Beltline boosters say they have a new tool that can help earn the support of hundreds of thousands of commuters.

The penny sales tax would fund two spokes of streetcar lines stretching east and west into Midtown and downtown Atlanta. They would connect the job hubs of Coca-Cola, AT&T and Georgia-Pacific with the outer flanks of the Beltline in the Historic Fourth Ward to the east and and Maddox Park in the Bankhead area to the west. The tax-funded projects would connect with MARTA at North Avenue or 10th Street, the Peachtree Center and at a new MARTA station on Joseph E. Boone Boulevard.

“We provide the connective tissue to MARTA’s existing skeletal structure,” said Brian Leary, president of Atlanta Beltline Inc., which oversees the project.

The Beltline has been pushed as an economic development measure that would give the region an edge in competition with other cities -- Dallas, Denver, Portland, Charlotte and others — for jobs and creative professionals.

Today, the Beltline has properties around the city and equally broad goals. It includes parks, walking trails -- 3.5 miles of which have already been completed — housing units and plans for light rail and streetcars. It plans to turn Bellwood Quarry into a park and emergency water source for Atlanta.

Those ambitious, evolving plans have attracted a cadre of supporters: 1,500 volunteers and a list of about 20,000 people who sign up for communications through Twitter, Facebook or mail.

When Terry Bond moved from the Lawrenceville area to Midtown a few months ago, signing up to volunteer with the Beltline was one of the first things he did. The retired computer consultant has lived in San Francisco and Boston, and wanted to help give mass transit a boost in the region.

“The Beltline has the impetus, it has the people behind it -- it’s hard to look at it and say it’s no good,” Bond said. “It’s the only thing we’ve got that’s moving,” he said.

The project attracts its share of critics.

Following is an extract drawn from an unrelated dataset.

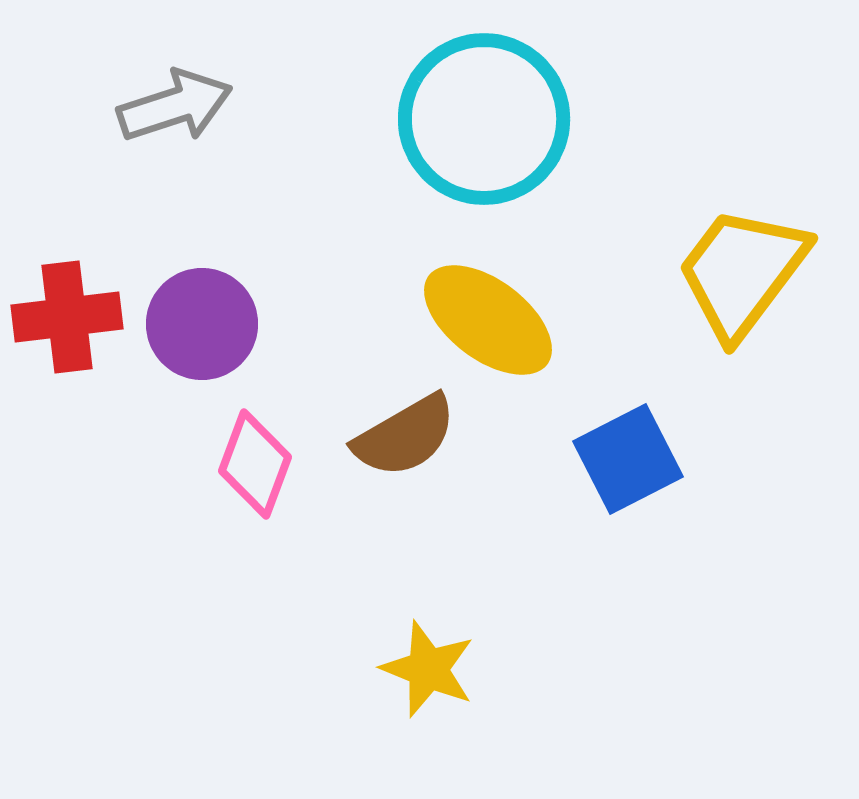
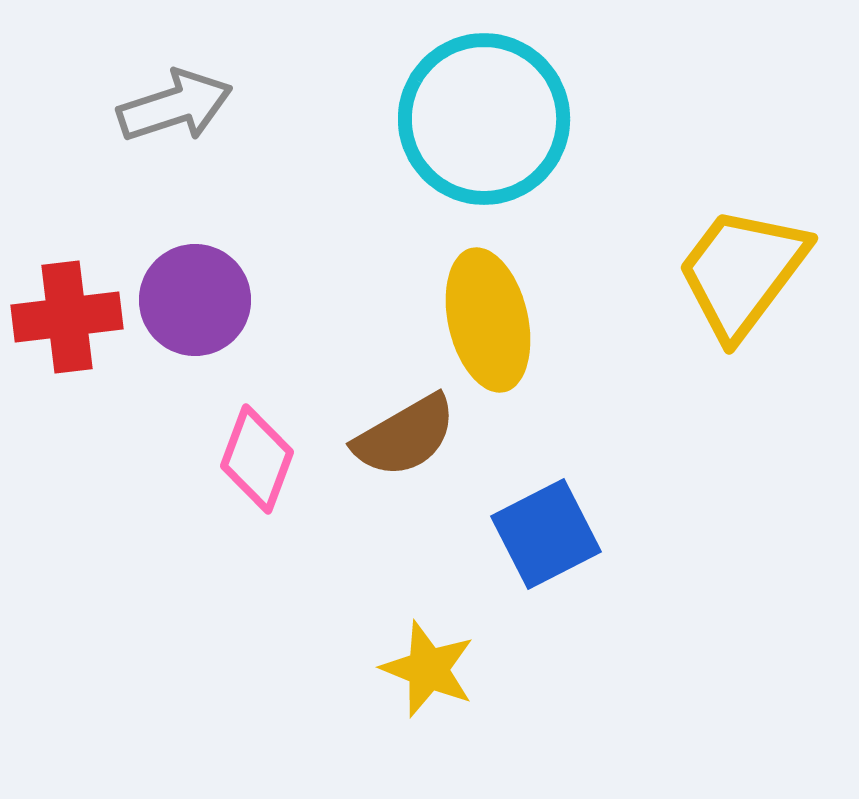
yellow ellipse: rotated 40 degrees clockwise
purple circle: moved 7 px left, 24 px up
blue square: moved 82 px left, 75 px down
pink diamond: moved 2 px right, 5 px up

George Pilkington, a transportation engineer and senior’s advocate who lives on the west side of Atlanta, said he doesn’t want anything to do with the Beltline. He said the project will create huge profits for private developers who own nearby property and want taxpayers to help fund the cost of improvements.

“I’m against the Beltline, and I encourage all my friends to oppose it as well,” Pilkington said.

From the beginning, Atlanta’s strategy to build the Beltline involved building a variety of parks to stoke grassroots support before the more difficult work of installing transit lines in the form of light rail and streetcars. The Beltline has opened a skateboarding park, a Little League baseball diamond on top of a former landfill and a playground on a hill in the Historic Fourth Ward.

The big bet, Leary said, was that residents would eventually ask for more of the Beltline’s pieces to be assembled. The hardest work lies ahead.

“Transit, by everybody’s estimation, is the most expensive, most technically complex, and most difficult to deliver,” Leary said. “Parks and trails were absolutely part of our plan to give people parts of the Atlanta Beltline.”

During negotiations among regional leaders, the Beltline became a favorite target for outer counties looking to poach money for projects.

“The tallest tree is the first to be cut,” Leary said. “We had a very big presence and a brand. What other project on the list has more than 1,500 volunteers working for it every year”

Regardless of whether the one-cent tax passes, the goal is to substantially complete the outer, 22-mile Beltline corridor in a decade.

“People ask, ‘Well, what happens if (the one-cent tax) doesn’t pass?” he said. “We go back to Plan A.”

Atlanta Beltline Inc. ended the 2010 fiscal year with about $11.9 million in cash on hand, down from $25.2 million at the beginning of the year after it paid for numerous projects.

The project has raised $23 million from the federal government and $37 million from private sources including philanthropic foundations.

“The funding is appropriate,” Reed said in an interview with The Atlanta Journal-Constitution. “Our projects are actually going to be built. We have the resources that are necessary to ensure that they are completed.”